Let $c = \lfloor n_{\text{words}} / 4^{ws} \rfloor$ and $r = n_{\text{words}} \bmod 4^{ws}$. The most uniform integer distribution assigns frequency $c+1$ to $r$ categories and $c$ to the remaining $4^{ws} - r$, with the convention $0 \log 0 = 0$:
$$H_{\max} = -\left[(4^{ws} - r)\,\frac{c}{n_{\text{words}}}\log\frac{c}{n_{\text{words}}} + r\,\frac{c+1}{n_{\text{words}}}\log\frac{c+1}{n_{\text{words}}}\right]$$
When $n_{\text{words}} < 4^{ws}$: $c=0$, $r=n_{\text{words}}$, and the formula reduces to $H_{\max} = \log(n_{\text{words}})$ — a single unified expression covers both regimes. A truly random sequence achieves $H_{\text{corr}} \approx H_{\max}$.
## Normalized entropy
$$\hat{H}(ws) = \frac{H_{\text{corr}}}{H_{\max}} \in [0, 1]$$
## Final score
The filter computes $\hat{H}(ws)$ for each word size ws from 1 to ws_max and returns the **minimum**:
$$\text{entropy}(kmer) = \min_{ws=1}^{ws_{\max}} \hat{H}(ws)$$
A value near 0 indicates low complexity (e.g. AAAA…); near 1 indicates high complexity. A kmer is rejected if $\text{entropy}(kmer) < \theta$, where $\theta$ is a collection parameter (default 0.7). The minimum across word sizes ensures that any scale of repetition is detected independently: polyA is caught at ws=1, dinucleotide repeats at ws=2, etc.
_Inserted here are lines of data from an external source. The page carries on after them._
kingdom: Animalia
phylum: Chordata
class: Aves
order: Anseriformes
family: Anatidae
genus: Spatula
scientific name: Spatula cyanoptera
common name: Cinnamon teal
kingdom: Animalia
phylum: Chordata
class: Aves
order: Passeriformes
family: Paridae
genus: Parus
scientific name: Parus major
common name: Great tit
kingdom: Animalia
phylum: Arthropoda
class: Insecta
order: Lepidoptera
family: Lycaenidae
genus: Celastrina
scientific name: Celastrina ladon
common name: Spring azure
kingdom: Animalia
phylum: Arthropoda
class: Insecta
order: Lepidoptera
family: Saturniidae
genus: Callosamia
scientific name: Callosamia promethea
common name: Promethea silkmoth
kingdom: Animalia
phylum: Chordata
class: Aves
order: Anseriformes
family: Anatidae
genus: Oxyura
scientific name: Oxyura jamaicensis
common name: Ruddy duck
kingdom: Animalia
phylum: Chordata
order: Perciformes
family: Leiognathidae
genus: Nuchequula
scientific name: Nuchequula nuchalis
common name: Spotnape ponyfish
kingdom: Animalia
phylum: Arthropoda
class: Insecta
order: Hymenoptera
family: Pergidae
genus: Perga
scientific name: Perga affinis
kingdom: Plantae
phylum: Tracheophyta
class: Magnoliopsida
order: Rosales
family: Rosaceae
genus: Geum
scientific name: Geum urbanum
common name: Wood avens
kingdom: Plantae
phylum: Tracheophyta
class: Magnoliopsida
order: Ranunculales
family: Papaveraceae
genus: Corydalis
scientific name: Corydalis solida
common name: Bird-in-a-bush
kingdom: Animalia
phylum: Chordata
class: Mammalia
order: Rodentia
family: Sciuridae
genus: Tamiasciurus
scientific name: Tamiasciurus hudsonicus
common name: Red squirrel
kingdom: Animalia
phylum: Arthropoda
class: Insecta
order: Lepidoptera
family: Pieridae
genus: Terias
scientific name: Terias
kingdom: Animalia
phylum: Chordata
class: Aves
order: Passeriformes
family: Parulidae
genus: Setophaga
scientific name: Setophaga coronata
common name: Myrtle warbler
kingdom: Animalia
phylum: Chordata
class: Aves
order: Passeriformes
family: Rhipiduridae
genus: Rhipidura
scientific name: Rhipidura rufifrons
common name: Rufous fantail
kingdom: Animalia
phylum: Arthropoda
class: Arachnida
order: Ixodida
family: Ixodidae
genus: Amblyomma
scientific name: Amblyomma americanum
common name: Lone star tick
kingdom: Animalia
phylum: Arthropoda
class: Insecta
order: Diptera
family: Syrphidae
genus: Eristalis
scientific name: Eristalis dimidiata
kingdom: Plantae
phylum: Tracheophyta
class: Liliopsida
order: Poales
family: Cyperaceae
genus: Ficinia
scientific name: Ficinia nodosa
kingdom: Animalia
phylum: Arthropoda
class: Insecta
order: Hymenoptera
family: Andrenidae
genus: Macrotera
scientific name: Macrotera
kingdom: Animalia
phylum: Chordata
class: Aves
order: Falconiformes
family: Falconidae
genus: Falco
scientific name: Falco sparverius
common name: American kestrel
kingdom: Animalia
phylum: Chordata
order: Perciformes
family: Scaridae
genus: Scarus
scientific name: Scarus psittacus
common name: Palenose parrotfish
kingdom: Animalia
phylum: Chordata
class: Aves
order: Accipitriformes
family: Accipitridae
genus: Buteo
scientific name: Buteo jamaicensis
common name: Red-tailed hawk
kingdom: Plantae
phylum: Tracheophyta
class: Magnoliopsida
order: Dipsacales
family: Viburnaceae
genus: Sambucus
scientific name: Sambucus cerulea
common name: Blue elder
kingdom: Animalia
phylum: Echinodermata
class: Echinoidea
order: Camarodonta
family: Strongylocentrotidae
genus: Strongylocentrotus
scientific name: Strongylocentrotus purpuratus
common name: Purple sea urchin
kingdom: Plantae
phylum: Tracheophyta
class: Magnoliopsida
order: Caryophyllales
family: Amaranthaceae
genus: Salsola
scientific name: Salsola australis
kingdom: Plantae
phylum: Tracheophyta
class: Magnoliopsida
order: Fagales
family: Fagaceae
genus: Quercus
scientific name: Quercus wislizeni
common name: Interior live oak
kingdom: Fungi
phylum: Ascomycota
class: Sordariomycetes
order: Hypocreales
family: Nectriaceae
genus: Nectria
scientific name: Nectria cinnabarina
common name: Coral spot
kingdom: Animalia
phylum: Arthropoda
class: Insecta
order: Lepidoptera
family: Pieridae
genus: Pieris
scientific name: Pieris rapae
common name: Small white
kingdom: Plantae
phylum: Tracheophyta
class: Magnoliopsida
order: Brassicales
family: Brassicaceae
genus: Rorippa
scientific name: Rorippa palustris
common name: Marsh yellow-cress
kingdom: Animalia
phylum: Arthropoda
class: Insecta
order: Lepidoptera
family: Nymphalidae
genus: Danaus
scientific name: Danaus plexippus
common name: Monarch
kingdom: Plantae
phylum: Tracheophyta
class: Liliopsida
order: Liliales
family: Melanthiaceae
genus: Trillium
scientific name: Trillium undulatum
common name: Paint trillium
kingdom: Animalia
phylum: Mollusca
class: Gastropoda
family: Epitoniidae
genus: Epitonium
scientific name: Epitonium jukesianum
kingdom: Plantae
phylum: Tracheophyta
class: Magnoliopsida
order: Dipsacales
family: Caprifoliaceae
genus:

2026-04-16 22:38:20 +02:00
## Interpretation as an effective number of classes
$H_{\text{corr}}$ is a standard Shannon entropy over raw words (after unfolding the equivalence classes), so the classical perplexity interpretation holds directly: $N_{\text{eff}} = e^{H_{\text{corr}}}$ is the number of equiprobable classes that would yield the same entropy.
For the normalised score $\hat{H}$, dividing by $H_{\text{max}}$ changes the logarithm base:
$$\hat{H} = \frac{\log N_{\text{eff}}}{\log N_{\text{max}}} = \log_{N_{\text{max}}} N_{\text{eff}} \quad \Longleftrightarrow \quad N_{\text{eff}} = N_{\text{max}}^{\,\hat{H}}$$
The property is preserved: $\hat{H}$ is the logarithm (in base $N_{\text{max}}$) of the effective number of equi-represented classes.
In the large-sample limit ($n_{\text{words}} \gg 4^{ws}$), $N_{\text{max}} \approx 4^{ws}$, giving:
$$N_{\text{eff}} \approx 4^{ws \cdot \hat{H}}$$
This has a clean interpretation: $ws \cdot \hat{H}$ is the **effective word length** (in bases) of a perfectly uniform distribution that would produce the same entropy. At $\hat{H} = 1$ the full space of $4^{ws}$ words is used; at $\hat{H} = 0.5$ with ws=2, only $4^1 = 4$ effective classes out of 16 are occupied.
In our actual regime, $n_{\text{words}}$ is small and $4^{ws}$ can exceed $n_{\text{words}}$, so $H_{\text{max}} < \log(4^{ws})$ due to the small-sample correction. The exact effective count is $N_{\text{max}}^{\hat{H}}$, not $4^{ws \cdot \hat{H}}$.
## Properties
The entropy score is a function of the kmer sequence alone — it does not depend on the surrounding context or on the position within any genome. Two consequences:
- **Orientation invariance**: $\text{entropy}(K) = \text{entropy}(\text{revcomp}(K))$, guaranteed by the strand-symmetric canonical form.
- **Context independence**: the same kmer is always rejected or always kept, regardless of which genome it occurs in, where in that genome it appears, or which strand is considered. The filter defines a fixed partition of the kmer space into low-complexity and valid kmers.